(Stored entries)
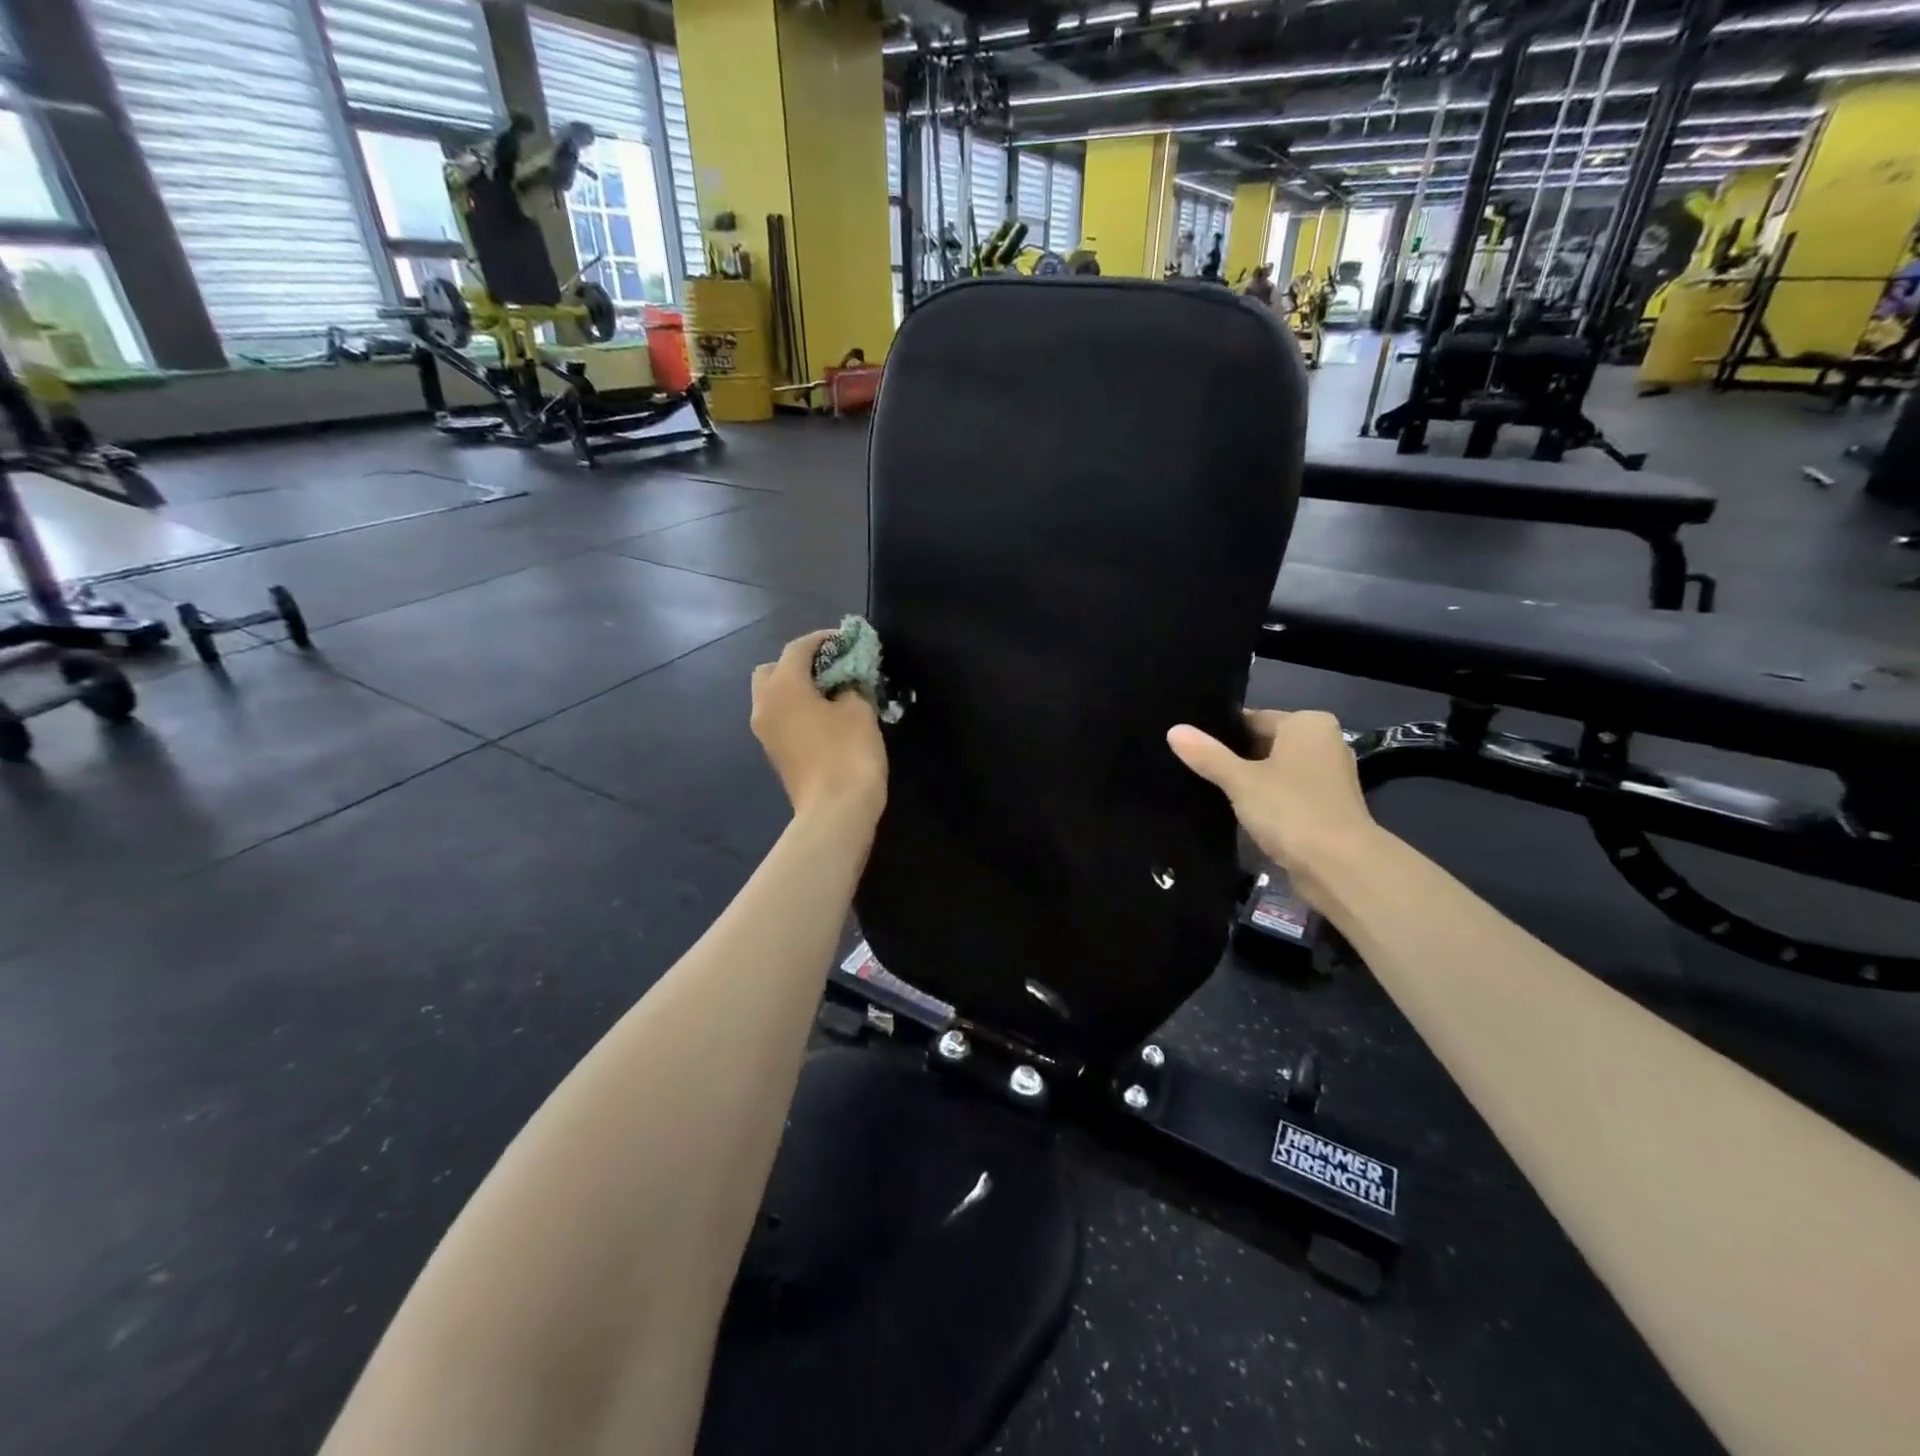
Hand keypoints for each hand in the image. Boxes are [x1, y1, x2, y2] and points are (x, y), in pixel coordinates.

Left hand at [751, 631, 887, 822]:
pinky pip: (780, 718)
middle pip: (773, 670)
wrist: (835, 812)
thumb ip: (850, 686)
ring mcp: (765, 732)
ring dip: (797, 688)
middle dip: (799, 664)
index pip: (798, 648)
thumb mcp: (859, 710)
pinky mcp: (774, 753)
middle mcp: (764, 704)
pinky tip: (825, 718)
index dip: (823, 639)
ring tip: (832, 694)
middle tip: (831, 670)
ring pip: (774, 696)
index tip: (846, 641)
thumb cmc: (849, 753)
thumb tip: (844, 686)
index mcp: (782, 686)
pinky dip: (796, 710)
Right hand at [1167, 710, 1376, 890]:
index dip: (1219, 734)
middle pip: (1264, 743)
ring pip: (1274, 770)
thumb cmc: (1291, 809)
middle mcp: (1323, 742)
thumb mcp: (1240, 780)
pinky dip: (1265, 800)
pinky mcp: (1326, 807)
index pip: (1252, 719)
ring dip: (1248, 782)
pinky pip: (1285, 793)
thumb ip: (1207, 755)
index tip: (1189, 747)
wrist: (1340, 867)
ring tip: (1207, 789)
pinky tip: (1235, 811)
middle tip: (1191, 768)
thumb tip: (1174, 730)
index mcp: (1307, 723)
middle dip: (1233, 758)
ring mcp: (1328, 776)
* * *
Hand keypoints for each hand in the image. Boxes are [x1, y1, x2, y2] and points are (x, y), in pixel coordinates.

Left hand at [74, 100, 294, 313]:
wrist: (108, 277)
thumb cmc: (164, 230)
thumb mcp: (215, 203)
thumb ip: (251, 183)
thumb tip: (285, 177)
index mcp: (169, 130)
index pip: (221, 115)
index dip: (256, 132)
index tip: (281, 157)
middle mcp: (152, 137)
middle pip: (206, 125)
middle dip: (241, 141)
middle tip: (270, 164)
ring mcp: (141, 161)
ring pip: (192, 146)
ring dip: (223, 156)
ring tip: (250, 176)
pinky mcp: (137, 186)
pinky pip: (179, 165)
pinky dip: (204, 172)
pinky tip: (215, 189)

» What you should do
Transcribe the records above exactly, beginning at the line that contains "thumb tip: (285, 177)" and ending with the line that contains "pinky tip: (215, 189)", both included, and nothing else.

» Response to the task
thumb tip: (285, 177)
index mcp: (169, 130)
index pip: (221, 115)
index dip: (256, 132)
index tip: (281, 157)
middle mcp: (152, 137)
middle pip: (206, 125)
middle dip: (241, 141)
middle tip: (270, 164)
ring mcp: (141, 161)
ring pip: (192, 146)
ring dip: (223, 156)
ring tip: (250, 176)
pinky mcp: (137, 186)
pinky pip: (179, 165)
pinky dip: (204, 172)
pinky tip: (215, 189)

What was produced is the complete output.